─── Fragmento del texto

Hubo un instante –apenas perceptible– en que la España peninsular dejó de respirar. Una grieta en la luz, un susurro en la corriente, y entonces... silencio. Un apagón. Uno más, sí. Pero no uno cualquiera.
Porque esta vez, la oscuridad no sólo nos dejó sin neveras, sin semáforos, sin pantallas. Nos dejó, sobre todo, sin excusas. Frente al espejo apagado, descubrimos nuestra condición de criaturas frágiles, dependientes de la chispa eléctrica como náufragos del siglo XXI.
Nos creíamos invulnerables. Modernos. Soberanos. Pero basta una vibración errática en los cables para revelarnos la verdad: vivimos atrapados en un engranaje silencioso, diseñado por manos invisibles y gestionado por entidades cuyo rostro desconocemos. Transportadores, generadores, reguladores... nombres técnicos para una misma realidad: el poder sin rostro, el monopolio que se disfraza de infraestructura.
Y cuando cae la luz, florece la distorsión. En la oscuridad, los rumores encuentran fertilidad. Me lo contaron: en Andalucía, botellas de agua a siete euros. ¿La causa? Un vídeo en TikTok que pronosticaba el colapso hídrico por culpa del apagón. No fue la electricidad lo que colapsó: fue la confianza, el sentido común, el juicio colectivo.

──────

• _Por hacer_
Resume en dos oraciones el texto sobre el apagón.

─── Datos aportados

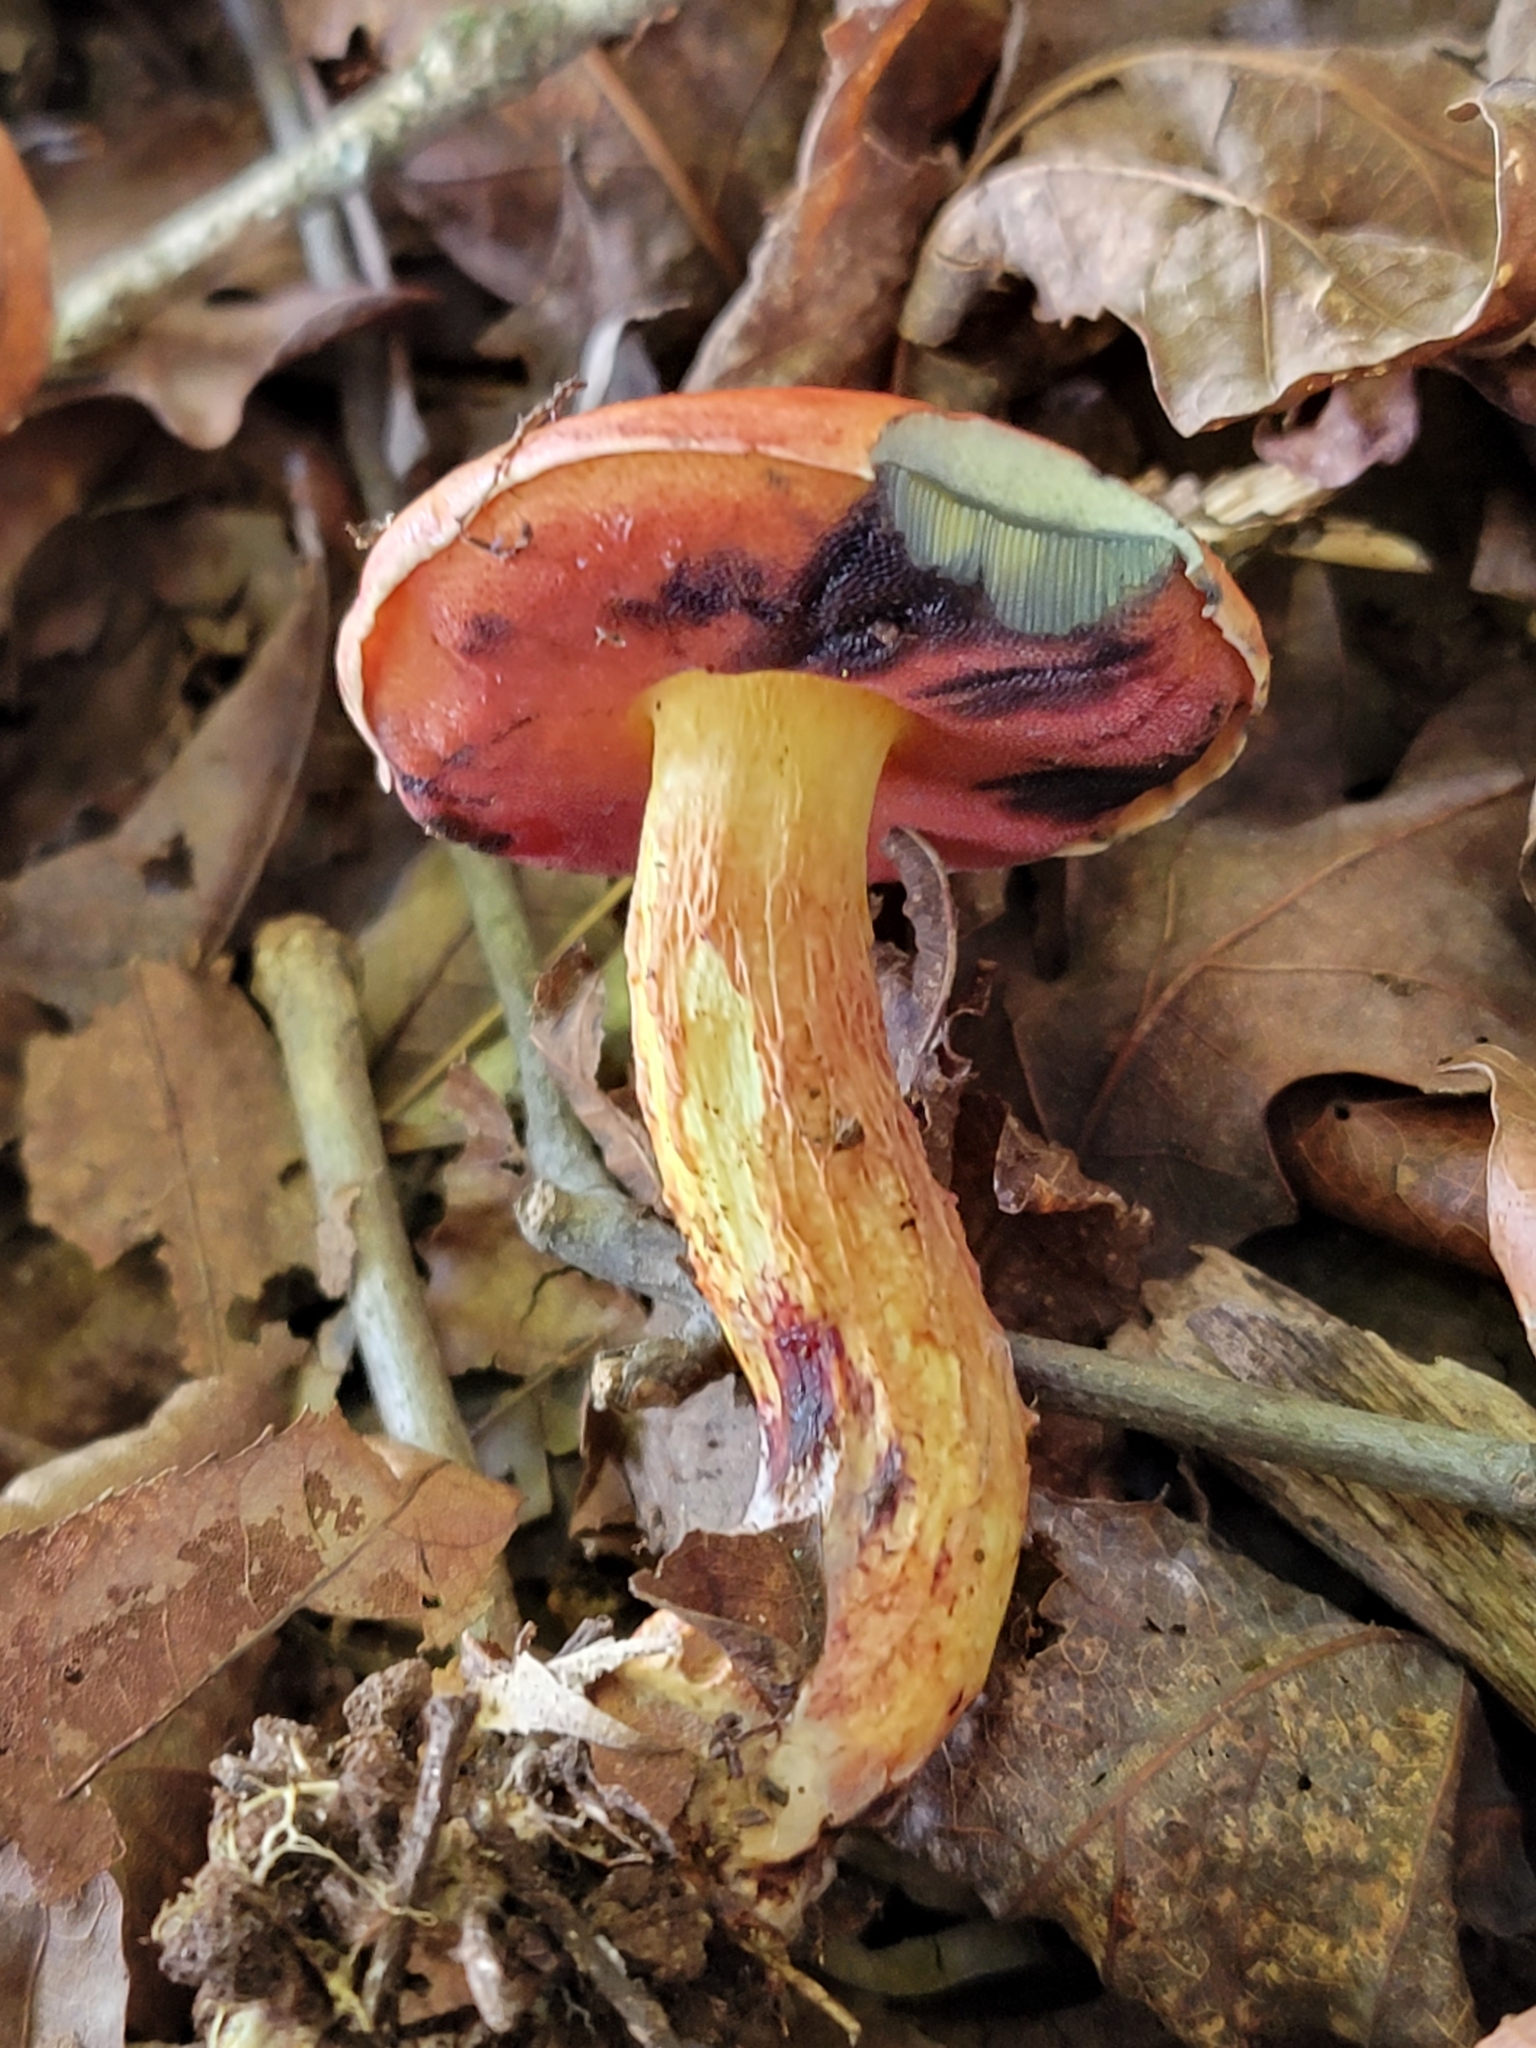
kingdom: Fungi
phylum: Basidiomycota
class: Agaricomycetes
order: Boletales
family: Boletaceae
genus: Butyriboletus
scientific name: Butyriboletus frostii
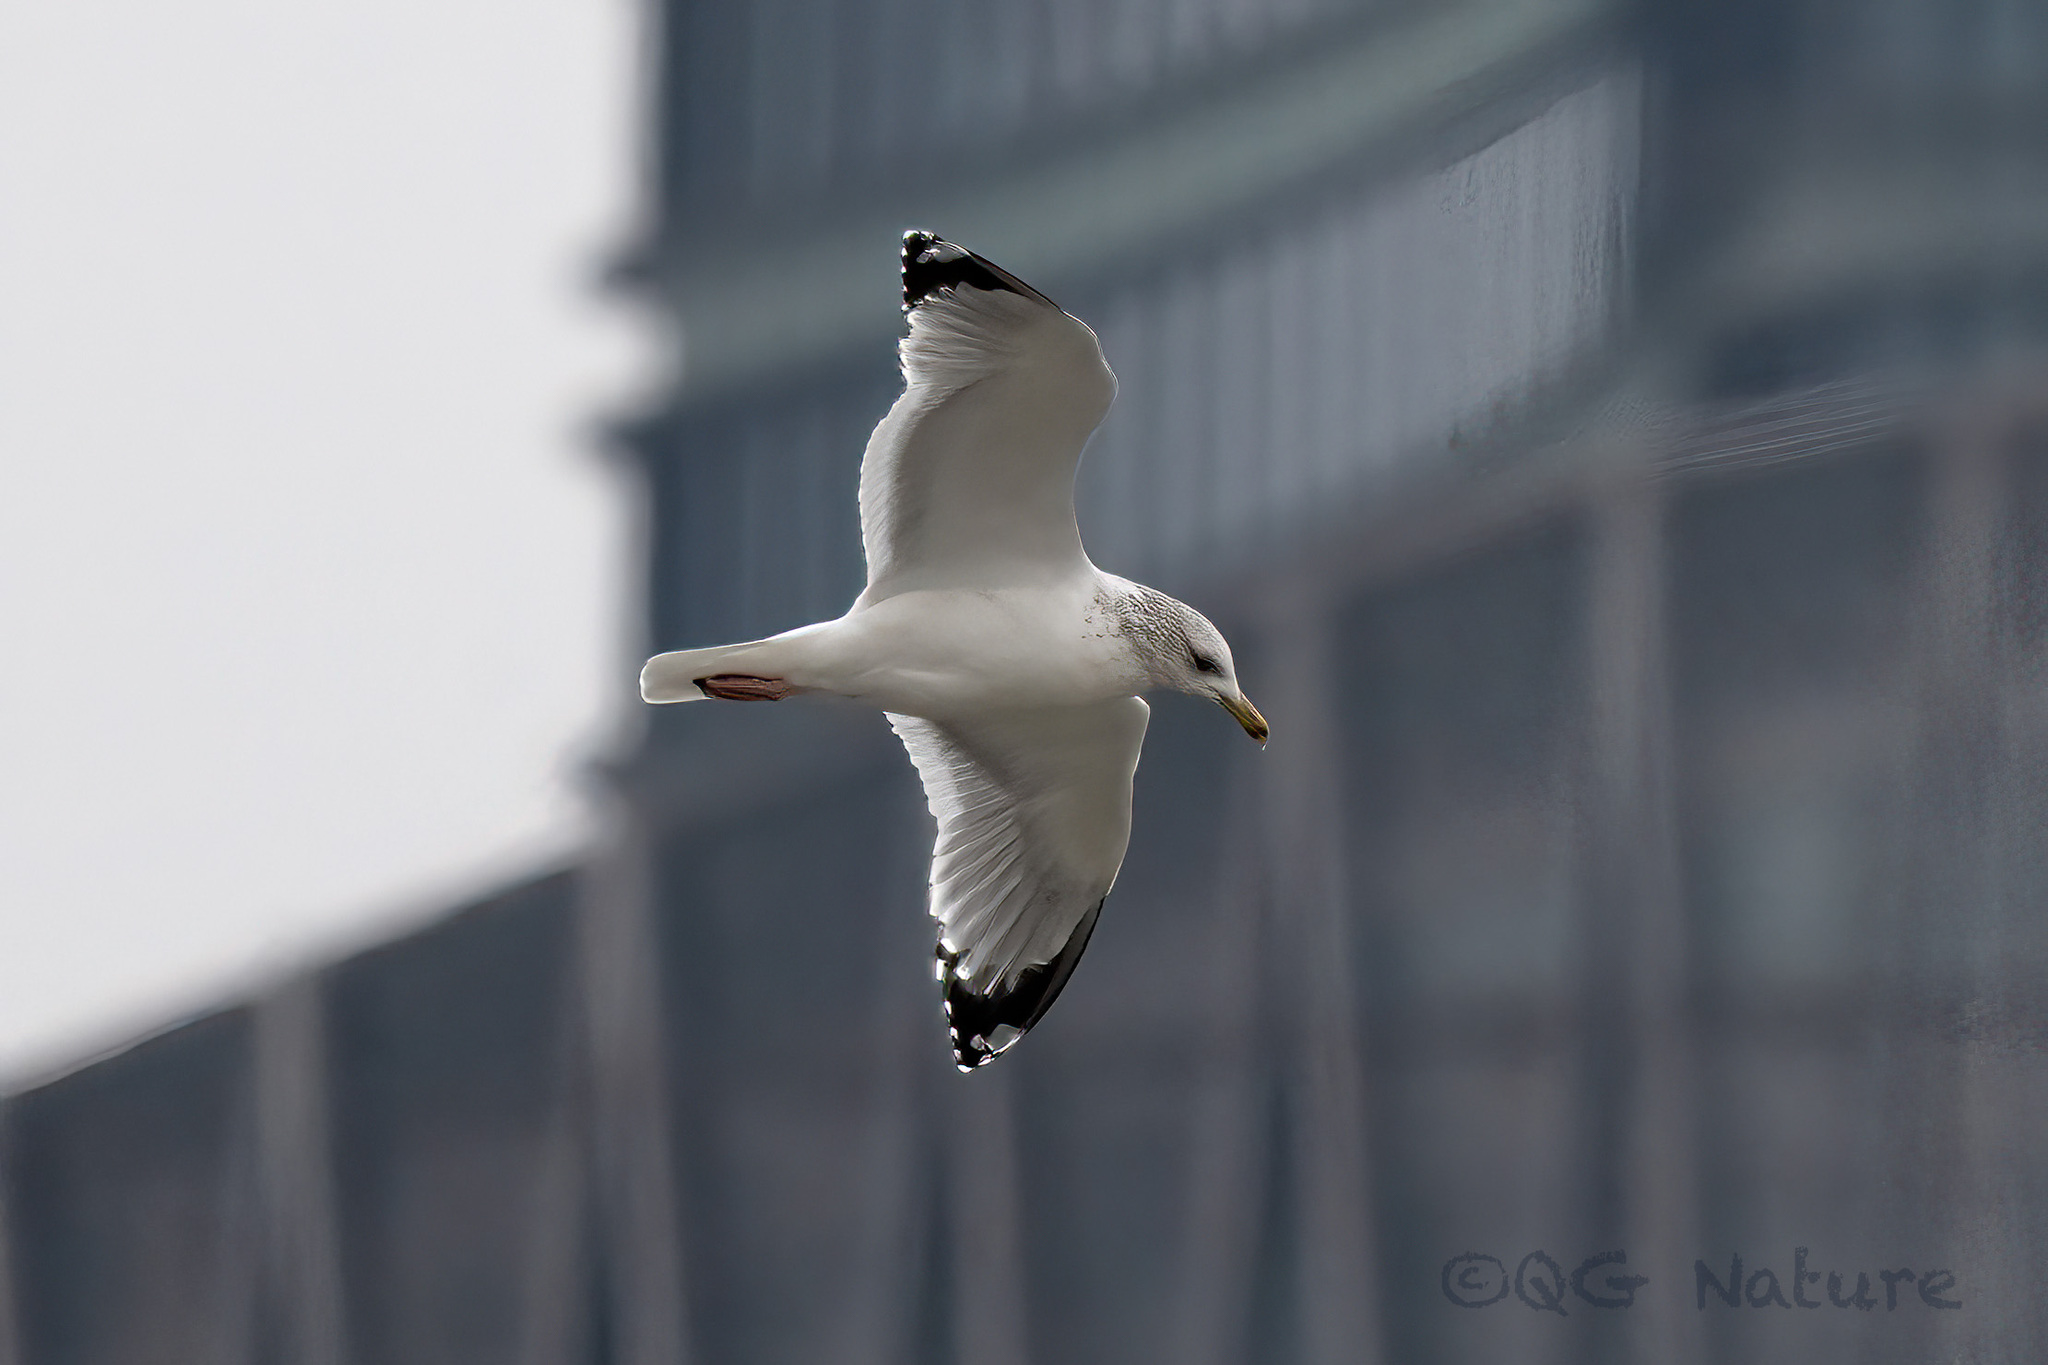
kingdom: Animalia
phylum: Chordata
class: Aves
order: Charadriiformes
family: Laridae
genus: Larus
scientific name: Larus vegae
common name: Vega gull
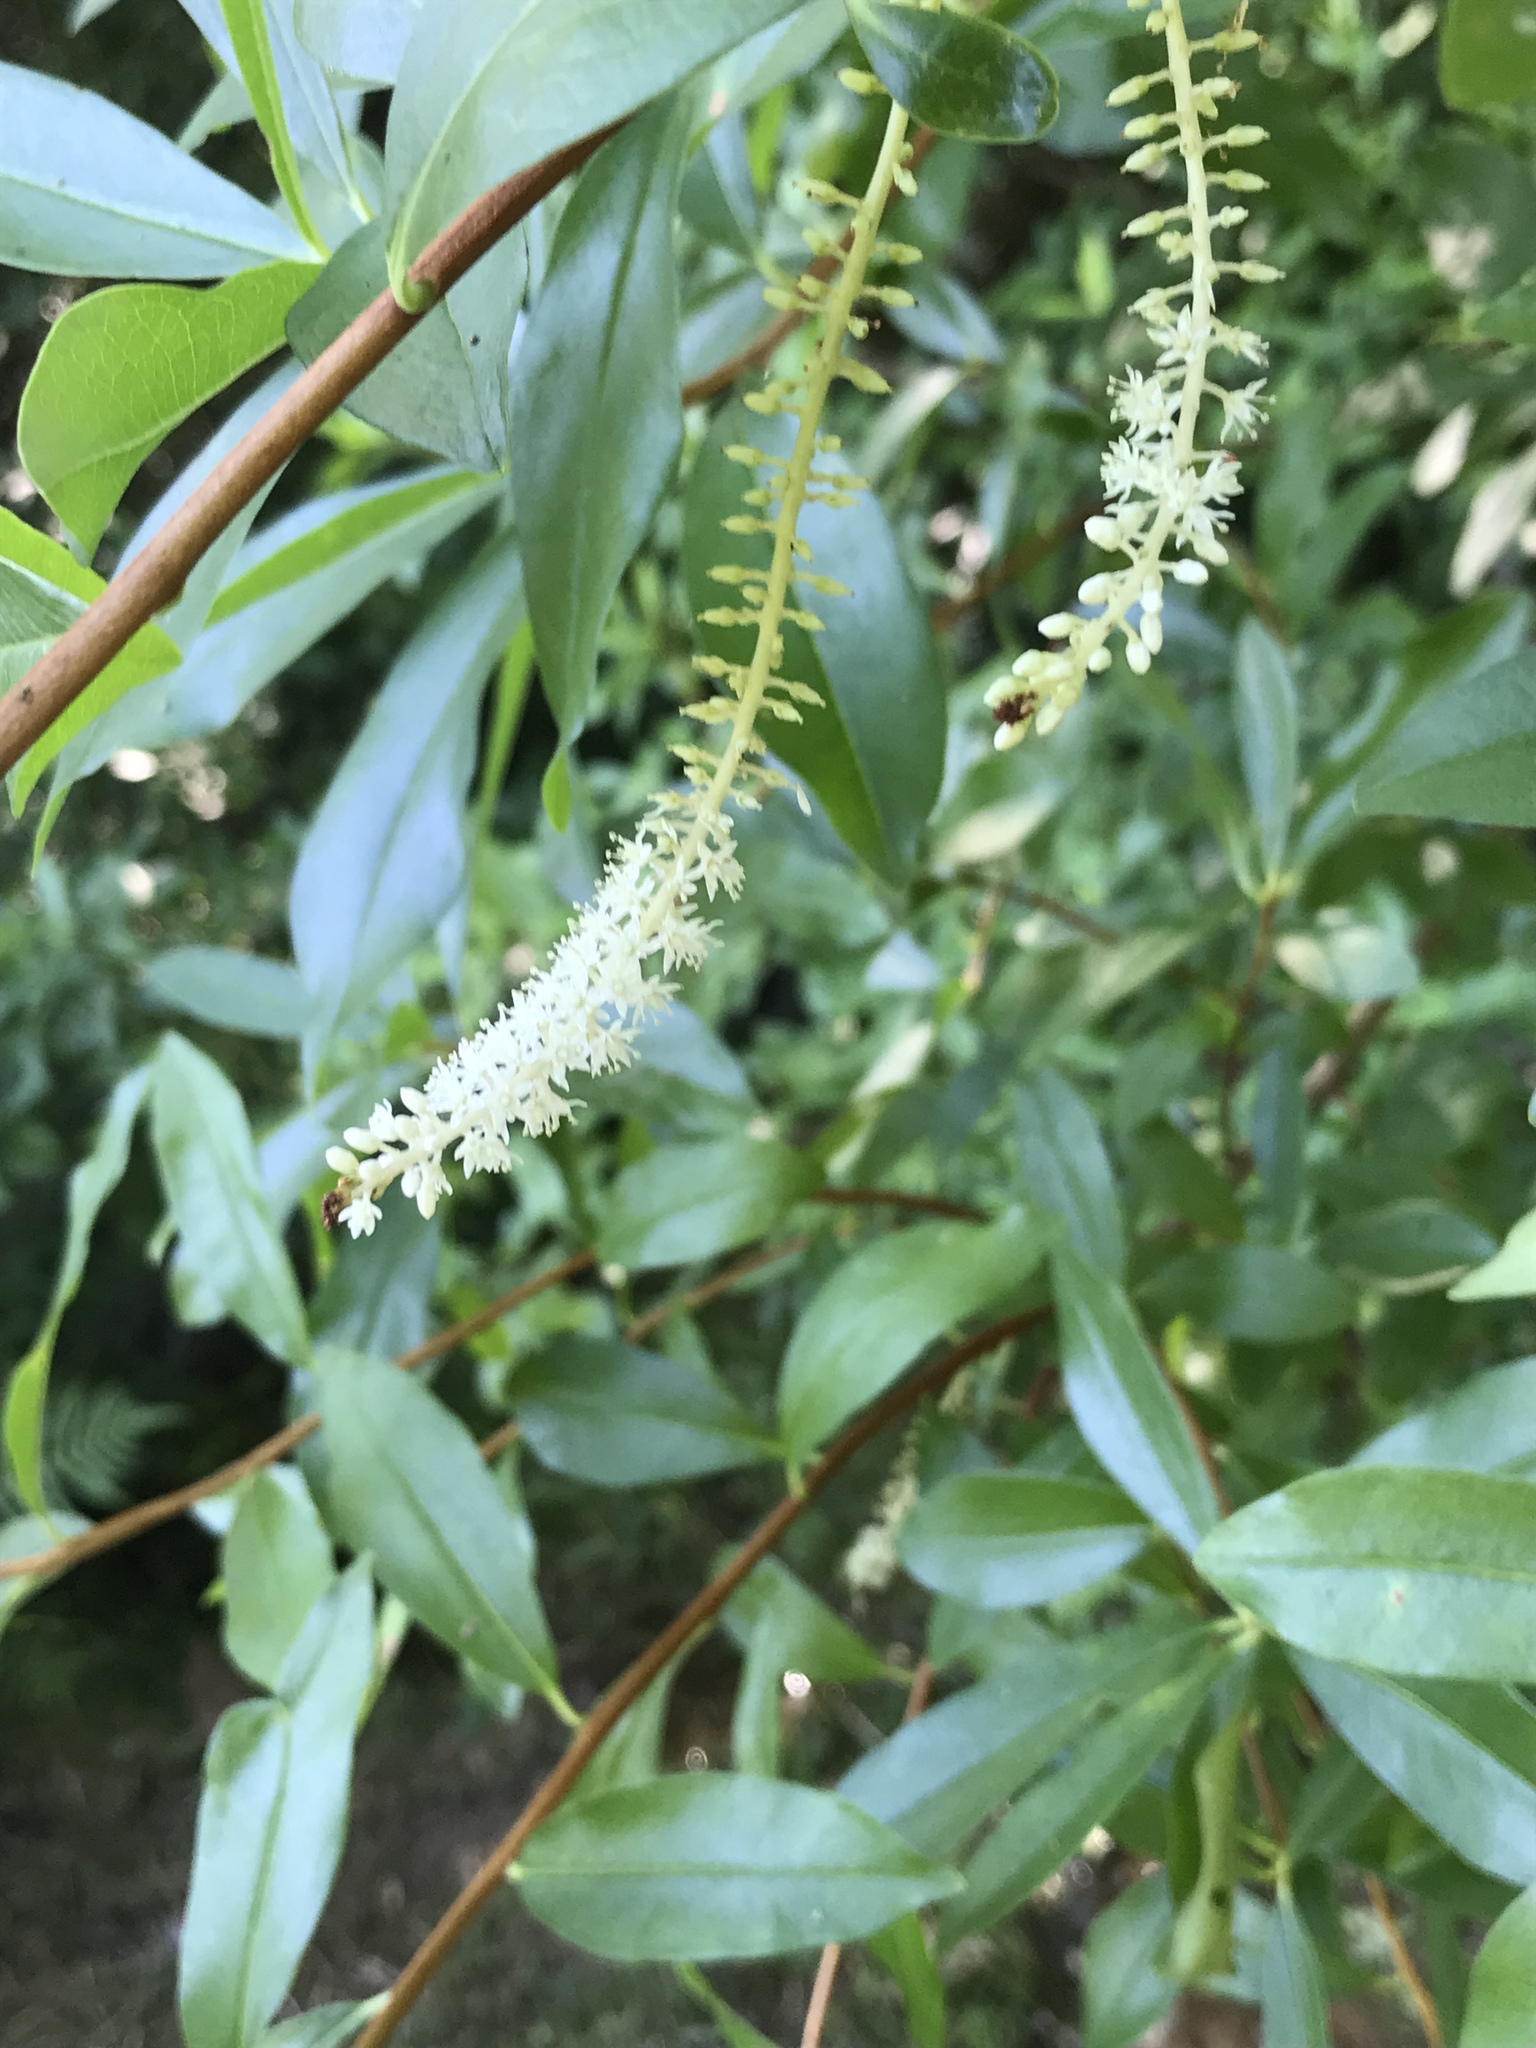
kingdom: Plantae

──────

• _Respuesta escrita_
Un apagón en la España peninsular dejó a la gente sin neveras, semáforos ni pantallas y reveló su fragilidad y su dependencia de la electricidad, aunque se creía invulnerable. En la oscuridad prosperaron los rumores, como un vídeo de TikTok que pronosticaba un colapso hídrico y que estuvo detrás de las botellas de agua a siete euros en Andalucía, de modo que lo que colapsó fue la confianza, el sentido común y el juicio colectivo.